* _Assignment_
Without including any pictures, please copy every entry below exactly.

═══ Extracted information

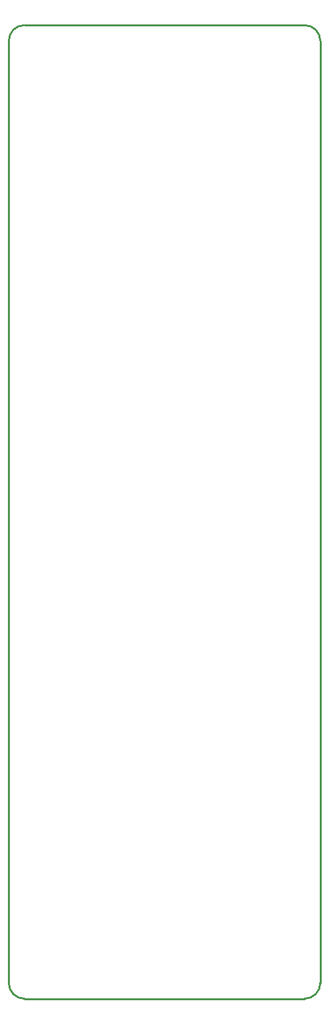
<source format=gko>
G04*
G04 #@! TF.GenerationSoftware,Altium Limited,Altium Designer,19.1.9 (167)*
G04*
G04 Layer_Color=13395711*
%FSLAX44Y44*%
%MOMM*%
G71*
G01*
G75*
%ADD12C,0.2500*%
D12*
X400000Y1230000D02*
G03*
X380000Y1250000I-20000J0D01*
G01*
Y0D02*
G03*
X400000Y20000I-0J20000D01*
G01*
X0D02*
G03*
X20000Y0I20000J0D01*
G01*
X20000Y1250000D02*
G03*
X0Y1230000I0J-20000D01*
G01*
X400000Y20000D02*
Y1230000D01*
X20000Y1250000D02*
X380000D01*
X0Y20000D02*
Y1230000D01*
X20000Y0D02*
X380000D01*
M02*

</source>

══════

* _Answer to this task_
<source format=gko>
G04*
G04 #@! TF.GenerationSoftware,Altium Limited,Altium Designer,19.1.9 (167)*
G04*
G04 Layer_Color=13395711*
%FSLAX44Y44*%
%MOMM*%
G71*
G01*
G75*
%ADD12C,0.2500*%
D12*
X400000Y1230000D02*
G03*
X380000Y1250000I-20000J0D01*
G01*
Y0D02*
G03*
X400000Y20000I-0J20000D01*
G01*
X0D02*
G03*
X20000Y0I20000J0D01*
G01*
X20000Y1250000D02*
G03*
X0Y1230000I0J-20000D01*
G01*
X400000Y20000D02*
Y1230000D01*
X20000Y1250000D02*
X380000D01*
X0Y20000D02*
Y1230000D01*
X20000Y0D02*
X380000D01*
M02*

</source>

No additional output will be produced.